### [REQUIRED ACTION]
When you reach the entries below, transcribe each line word for word.

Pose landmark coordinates
....

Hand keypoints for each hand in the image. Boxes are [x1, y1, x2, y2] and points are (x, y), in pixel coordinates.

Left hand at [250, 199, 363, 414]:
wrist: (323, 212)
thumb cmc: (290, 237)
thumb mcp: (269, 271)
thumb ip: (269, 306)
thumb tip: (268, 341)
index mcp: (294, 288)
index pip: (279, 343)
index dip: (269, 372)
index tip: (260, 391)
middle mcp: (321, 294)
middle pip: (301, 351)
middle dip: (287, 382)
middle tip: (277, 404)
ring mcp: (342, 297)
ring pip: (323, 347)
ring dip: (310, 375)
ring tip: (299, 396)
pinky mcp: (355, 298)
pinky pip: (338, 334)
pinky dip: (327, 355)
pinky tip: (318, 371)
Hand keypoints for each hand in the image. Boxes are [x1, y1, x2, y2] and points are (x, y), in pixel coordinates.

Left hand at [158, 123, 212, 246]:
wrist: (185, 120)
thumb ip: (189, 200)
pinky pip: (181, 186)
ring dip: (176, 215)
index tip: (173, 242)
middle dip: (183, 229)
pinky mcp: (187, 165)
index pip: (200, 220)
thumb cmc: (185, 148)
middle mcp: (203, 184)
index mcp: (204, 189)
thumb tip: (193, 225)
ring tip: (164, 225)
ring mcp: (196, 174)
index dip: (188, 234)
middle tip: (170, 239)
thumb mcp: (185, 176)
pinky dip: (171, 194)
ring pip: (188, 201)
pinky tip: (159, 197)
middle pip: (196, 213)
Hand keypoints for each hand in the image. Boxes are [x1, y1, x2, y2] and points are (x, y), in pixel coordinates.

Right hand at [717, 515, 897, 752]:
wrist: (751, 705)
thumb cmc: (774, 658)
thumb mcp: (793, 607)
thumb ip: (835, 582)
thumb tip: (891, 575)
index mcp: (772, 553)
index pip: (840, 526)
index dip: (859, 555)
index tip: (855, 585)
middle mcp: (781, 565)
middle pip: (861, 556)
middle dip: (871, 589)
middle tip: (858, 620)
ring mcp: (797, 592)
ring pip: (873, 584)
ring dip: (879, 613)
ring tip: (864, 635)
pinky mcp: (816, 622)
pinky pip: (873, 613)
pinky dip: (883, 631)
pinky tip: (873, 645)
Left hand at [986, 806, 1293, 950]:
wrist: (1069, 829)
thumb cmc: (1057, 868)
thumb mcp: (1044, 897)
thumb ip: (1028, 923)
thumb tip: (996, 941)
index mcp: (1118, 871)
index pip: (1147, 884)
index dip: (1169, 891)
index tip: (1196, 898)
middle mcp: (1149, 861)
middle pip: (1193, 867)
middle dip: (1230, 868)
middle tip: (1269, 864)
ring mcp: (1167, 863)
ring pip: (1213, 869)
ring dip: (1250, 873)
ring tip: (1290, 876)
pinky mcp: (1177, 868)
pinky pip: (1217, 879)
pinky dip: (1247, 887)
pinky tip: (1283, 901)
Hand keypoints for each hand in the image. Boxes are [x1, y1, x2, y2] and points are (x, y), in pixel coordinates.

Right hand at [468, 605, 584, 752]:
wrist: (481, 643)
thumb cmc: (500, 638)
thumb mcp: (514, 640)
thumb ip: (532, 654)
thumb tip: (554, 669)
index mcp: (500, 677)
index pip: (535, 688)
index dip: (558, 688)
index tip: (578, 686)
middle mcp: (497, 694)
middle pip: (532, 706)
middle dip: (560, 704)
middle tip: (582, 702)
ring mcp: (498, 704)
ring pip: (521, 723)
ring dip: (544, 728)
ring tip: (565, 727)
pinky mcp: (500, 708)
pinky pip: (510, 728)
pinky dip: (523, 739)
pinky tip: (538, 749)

....

### [ANSWER SPACE]
Hand keypoints for each hand in the image. Boxes are [x1, y1, x2, y2] and points are (x, y), in pixel coordinates.

Left hand at [250, 199, 363, 414]:
wrist: (323, 212)
thumb cmc: (290, 237)
thumb mcp: (269, 271)
thumb ip: (269, 306)
thumb tip: (268, 341)
index mcp: (294, 288)
index pip: (279, 343)
index dip: (269, 372)
index tip: (260, 391)
middle mcp: (321, 294)
middle pip: (301, 351)
middle dip: (287, 382)
middle tip: (277, 404)
ring mcp: (342, 297)
ring pip: (323, 347)
ring dip: (310, 375)
ring tip: (299, 396)
pinky mcp: (355, 298)
pinky pip: (338, 334)
pinky dip: (327, 355)
pinky tip: (318, 371)
Hand keypoints for each hand in the image. Boxes are [x1, y1, x2, y2] and points are (x, y), in pixel coordinates.

Left hand at [158, 123, 212, 246]:
wrist: (185, 120)
thumb ip: (189, 200)
pinky pip: (181, 186)
ring dip: (176, 215)
index tip: (173, 242)
middle dip: (183, 229)
pinky mcp: (187, 165)
index pip: (200, 220)
thumb cmc: (185, 148)
middle mcp: (203, 184)
index mcp: (204, 189)
thumb tip: (193, 225)
ring tip: (164, 225)
ring mcp: (196, 174)
index dip: (188, 234)
middle tip: (170, 239)
thumb mcp: (185, 176)
pinky dip: (171, 194)
ring pip: (188, 201)
pinky tip: (159, 197)
middle pip: (196, 213)
Hand keypoints for each hand in the image. Boxes are [x1, y1, x2, y2] and points are (x, y), in pixel coordinates.

Right hand at [717, 515, 897, 752]:
wrist: (751, 705)
thumb cmc: (774, 658)
thumb mcp: (793, 607)
thumb ip: (835, 582)
thumb tip: (891, 575)
index mcp: (772, 553)
index pip: (840, 526)
index dip: (859, 555)
index tip: (855, 585)
middle mcp: (781, 565)
middle pip: (861, 556)
middle dip: (871, 589)
middle tip: (858, 620)
ring mcp: (797, 592)
ring pip: (873, 584)
ring dip: (879, 613)
ring tip: (864, 635)
pinky mcp: (816, 622)
pinky pip: (873, 613)
pinky dip: (883, 631)
pinky tip: (873, 645)
Left hand at [986, 806, 1293, 950]:
wrist: (1069, 829)
thumb cmc: (1057, 868)
thumb mcp: (1044, 897)
thumb ip: (1028, 923)
thumb tip: (996, 941)
index mcp: (1118, 871)
index pip: (1147, 884)
index dip: (1169, 891)
index tip: (1196, 898)
middle mcp: (1149, 861)
middle pip: (1193, 867)
middle dip: (1230, 868)
middle tip: (1269, 864)
ring mcp: (1167, 863)
ring pip: (1213, 869)
ring dip: (1250, 873)
ring tip: (1290, 876)
pinky mcp: (1177, 868)
pinky pip: (1217, 879)
pinky dip: (1247, 887)
pinky tip: (1283, 901)
Hand keypoints for each hand in the image. Boxes are [x1, y1, x2, y2] and points are (x, y), in pixel coordinates.

Right hand at [468, 605, 584, 752]:
wrist: (481, 643)
thumb cmc: (500, 638)
thumb mcp: (514, 640)
thumb ip: (532, 654)
thumb tip: (554, 669)
index mcp: (500, 677)
index pip: (535, 688)
index dip: (558, 688)
index tip: (578, 686)
middle mcp: (497, 694)
middle pip: (532, 706)
middle dip: (560, 704)
middle tip: (582, 702)
ring mcp: (498, 704)
ring pip: (521, 723)
ring dip: (544, 728)
ring tip: (565, 727)
pinky mcp: (500, 708)
pinky pip: (510, 728)
pinky dip: (523, 739)
pinky tip: (538, 749)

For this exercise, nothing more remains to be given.